III. Numbers of People in Health Plans Who Would be Affected

As noted above, Medicare covers an estimated 38 million individuals, of whom approximately 6.5 million, or 17 percent are currently enrolled in managed care arrangements. Medicaid covers an estimated 40 million people, of whom about half are in a managed care arrangement for some or all of their health care at some point during a year. However, the spirit of consumer protection is relevant to all Medicare and Medicaid beneficiaries, regardless of whether they obtain their care in a fee-for-service setting or under some kind of managed care arrangement. While many of the protections articulated in the Consumer Bill of Rights are most relevant to individuals in a managed care setting, such as those related to choice of providers and plans and access to emergency services, other protections, such as grievance and appeals, and participation of treatment decisions, apply to both kinds of plans.

IV. Implications of These New Protections

There will be no implementation costs to the federal government for Medicare, and we expect that plans participating in Medicare will incur only minimal costs. We expect minimal costs to States and plans for implementation of the Consumer Bill of Rights provisions in Medicaid. As noted above, however, we have not yet fully implemented the regulations, so we cannot yet report fully on their effects.

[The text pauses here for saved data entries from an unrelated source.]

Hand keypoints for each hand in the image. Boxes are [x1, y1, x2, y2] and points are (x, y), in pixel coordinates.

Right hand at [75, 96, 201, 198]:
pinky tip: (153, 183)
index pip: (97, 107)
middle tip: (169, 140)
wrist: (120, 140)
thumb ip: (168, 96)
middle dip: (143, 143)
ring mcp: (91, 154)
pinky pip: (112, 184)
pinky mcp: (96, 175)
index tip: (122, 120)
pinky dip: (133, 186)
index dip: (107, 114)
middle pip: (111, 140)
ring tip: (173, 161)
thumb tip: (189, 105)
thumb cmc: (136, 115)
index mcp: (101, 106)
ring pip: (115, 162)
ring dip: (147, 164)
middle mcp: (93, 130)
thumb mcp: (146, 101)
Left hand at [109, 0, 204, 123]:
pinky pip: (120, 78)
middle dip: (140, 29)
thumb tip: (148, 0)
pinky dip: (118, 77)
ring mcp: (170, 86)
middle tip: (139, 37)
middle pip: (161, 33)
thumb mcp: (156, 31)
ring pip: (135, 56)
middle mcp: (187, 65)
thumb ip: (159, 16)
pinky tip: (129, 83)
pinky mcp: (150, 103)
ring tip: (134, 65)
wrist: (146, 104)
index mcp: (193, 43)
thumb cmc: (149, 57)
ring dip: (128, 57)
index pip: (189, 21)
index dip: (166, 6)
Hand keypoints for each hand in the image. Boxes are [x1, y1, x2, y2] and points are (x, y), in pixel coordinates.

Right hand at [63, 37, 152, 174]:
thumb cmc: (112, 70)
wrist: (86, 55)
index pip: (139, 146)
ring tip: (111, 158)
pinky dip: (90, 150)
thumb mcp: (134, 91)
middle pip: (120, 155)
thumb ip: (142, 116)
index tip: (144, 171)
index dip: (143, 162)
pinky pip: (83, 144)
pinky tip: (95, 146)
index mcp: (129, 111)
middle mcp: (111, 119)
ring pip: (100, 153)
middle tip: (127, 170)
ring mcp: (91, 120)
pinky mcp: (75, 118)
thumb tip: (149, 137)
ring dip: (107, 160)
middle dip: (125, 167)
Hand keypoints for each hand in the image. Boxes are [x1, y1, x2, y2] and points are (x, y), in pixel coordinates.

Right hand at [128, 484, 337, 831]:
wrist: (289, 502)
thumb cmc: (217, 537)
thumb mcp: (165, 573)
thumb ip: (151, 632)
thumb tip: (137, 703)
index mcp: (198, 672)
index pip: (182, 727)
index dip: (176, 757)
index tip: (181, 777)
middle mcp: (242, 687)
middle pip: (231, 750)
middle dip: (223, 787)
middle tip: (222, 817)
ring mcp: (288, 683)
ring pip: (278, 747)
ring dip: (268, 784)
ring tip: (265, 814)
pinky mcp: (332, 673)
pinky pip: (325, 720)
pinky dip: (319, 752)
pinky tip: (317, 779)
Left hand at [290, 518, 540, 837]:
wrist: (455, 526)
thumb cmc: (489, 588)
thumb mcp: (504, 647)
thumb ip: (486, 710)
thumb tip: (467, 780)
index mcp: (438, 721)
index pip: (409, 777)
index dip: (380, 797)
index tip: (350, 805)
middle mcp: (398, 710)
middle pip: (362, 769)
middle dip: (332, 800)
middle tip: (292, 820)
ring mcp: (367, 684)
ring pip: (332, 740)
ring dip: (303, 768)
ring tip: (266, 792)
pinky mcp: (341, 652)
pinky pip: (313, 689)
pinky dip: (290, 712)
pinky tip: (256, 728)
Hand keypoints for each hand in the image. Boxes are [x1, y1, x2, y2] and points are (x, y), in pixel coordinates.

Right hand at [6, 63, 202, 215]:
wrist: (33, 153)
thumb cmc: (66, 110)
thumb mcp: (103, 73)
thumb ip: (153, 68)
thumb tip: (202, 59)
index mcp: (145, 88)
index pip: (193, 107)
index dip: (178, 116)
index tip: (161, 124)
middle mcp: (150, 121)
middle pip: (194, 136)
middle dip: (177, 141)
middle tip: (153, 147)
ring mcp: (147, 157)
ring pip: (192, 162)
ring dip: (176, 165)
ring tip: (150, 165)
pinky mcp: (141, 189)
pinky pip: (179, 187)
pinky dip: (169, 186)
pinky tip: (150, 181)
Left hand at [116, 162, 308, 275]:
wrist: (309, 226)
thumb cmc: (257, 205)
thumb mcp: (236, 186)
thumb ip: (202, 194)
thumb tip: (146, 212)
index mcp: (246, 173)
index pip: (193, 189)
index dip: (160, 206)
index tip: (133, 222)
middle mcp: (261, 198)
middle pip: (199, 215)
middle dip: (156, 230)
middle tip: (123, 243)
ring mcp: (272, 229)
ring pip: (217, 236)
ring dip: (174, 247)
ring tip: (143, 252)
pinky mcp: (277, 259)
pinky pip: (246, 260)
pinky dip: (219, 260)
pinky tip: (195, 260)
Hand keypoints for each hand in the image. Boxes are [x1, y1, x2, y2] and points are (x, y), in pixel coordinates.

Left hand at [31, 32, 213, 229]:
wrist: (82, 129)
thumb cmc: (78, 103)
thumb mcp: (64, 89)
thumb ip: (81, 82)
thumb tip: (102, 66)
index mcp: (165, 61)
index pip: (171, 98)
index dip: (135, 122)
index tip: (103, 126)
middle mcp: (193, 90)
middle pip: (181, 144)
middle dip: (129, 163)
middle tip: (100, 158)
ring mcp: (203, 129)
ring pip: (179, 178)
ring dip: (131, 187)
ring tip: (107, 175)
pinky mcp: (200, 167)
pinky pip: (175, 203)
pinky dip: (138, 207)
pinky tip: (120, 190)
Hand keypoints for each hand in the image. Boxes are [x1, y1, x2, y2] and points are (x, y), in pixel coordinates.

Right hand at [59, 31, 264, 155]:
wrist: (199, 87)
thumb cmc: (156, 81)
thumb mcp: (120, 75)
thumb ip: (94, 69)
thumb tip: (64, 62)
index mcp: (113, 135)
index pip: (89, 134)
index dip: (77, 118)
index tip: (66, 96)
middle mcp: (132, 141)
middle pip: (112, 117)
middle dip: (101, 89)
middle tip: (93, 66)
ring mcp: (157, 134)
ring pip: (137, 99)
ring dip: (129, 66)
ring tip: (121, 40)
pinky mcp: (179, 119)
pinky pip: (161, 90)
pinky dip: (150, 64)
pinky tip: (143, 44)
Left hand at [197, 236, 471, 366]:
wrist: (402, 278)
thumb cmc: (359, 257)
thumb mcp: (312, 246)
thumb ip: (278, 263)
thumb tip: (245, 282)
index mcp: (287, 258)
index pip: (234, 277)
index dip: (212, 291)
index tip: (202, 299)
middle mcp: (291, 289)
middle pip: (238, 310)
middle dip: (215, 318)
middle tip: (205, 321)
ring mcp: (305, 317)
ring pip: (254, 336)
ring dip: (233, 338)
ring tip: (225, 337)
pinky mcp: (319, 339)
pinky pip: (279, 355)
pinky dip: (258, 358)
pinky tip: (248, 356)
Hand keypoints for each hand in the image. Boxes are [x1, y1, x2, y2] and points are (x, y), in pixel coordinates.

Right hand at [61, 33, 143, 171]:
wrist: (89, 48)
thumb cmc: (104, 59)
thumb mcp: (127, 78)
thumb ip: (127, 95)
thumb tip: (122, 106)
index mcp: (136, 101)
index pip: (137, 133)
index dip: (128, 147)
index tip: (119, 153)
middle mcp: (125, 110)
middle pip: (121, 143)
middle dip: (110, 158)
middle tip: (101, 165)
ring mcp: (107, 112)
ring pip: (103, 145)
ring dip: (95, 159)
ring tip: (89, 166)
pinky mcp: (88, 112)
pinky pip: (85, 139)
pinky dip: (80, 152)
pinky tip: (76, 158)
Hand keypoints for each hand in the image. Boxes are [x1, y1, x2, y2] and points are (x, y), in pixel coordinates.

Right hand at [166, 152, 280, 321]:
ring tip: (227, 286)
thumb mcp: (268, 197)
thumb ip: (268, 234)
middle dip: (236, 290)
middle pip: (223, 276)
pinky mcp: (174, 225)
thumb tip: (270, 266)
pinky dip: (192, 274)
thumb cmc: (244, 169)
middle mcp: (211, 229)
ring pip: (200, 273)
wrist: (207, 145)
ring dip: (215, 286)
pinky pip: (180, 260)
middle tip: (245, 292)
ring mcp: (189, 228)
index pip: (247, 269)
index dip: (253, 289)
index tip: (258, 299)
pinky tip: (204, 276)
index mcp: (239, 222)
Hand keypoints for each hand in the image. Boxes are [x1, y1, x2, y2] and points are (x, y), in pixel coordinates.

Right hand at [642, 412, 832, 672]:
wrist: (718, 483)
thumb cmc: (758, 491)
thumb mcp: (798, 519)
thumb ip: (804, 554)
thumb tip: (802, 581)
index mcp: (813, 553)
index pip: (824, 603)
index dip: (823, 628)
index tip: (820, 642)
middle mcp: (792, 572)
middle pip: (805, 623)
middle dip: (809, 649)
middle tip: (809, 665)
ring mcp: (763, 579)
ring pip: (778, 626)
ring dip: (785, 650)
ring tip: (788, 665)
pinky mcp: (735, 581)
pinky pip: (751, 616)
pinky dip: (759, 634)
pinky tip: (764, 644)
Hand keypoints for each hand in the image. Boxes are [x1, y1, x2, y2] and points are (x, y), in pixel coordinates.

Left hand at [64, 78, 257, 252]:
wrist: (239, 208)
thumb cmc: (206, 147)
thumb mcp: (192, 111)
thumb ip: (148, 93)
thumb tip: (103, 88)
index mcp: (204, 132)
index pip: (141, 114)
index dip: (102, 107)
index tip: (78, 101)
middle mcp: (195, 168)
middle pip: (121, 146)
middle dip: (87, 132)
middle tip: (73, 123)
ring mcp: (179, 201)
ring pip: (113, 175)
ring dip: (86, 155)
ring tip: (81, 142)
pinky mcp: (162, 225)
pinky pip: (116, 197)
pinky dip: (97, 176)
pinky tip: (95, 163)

We are in the midst of developing instructions and guidance to Medicare plans, and will continue to receive comments on the Medicaid NPRM through November 30, 1998. In developing our policies, we have consulted with advocates, plans, States, providers and others. We will consider their comments and suggestions as we work to finalize the regulations and related guidance.

V. Conclusion

With the recent regulations, Medicare and Medicaid are well on the way to meeting both the letter and the spirit of the Consumer Bill of Rights and Responsibilities and the President's directive. We are acutely aware, however, that establishing policies is not the same as making them real, and we look forward to working with States, plans, advocates and others to ensure that the rights established by the regulations are enjoyed by all Medicare and Medicaid beneficiaries. We believe that the protections of the Consumer Bill of Rights, consistently applied and enforced, will benefit not just Medicare and Medicaid beneficiaries but health care providers and plans as well.

The Consumer Bill of Rights has implications beyond the Medicare and Medicaid programs. We are working in my Department to extend and strengthen the consumer protections available to the beneficiaries of other HHS programs. In addition, the Quality Interagency Coordinating (QuIC) Task Force, which I co-lead with Secretary Herman of the Department of Labor, has met several times since the President called for its creation in February 1998. The QuIC has several active workgroups, one of which will provide a venue for agencies to share best practices in the implementation of the Consumer Bill of Rights.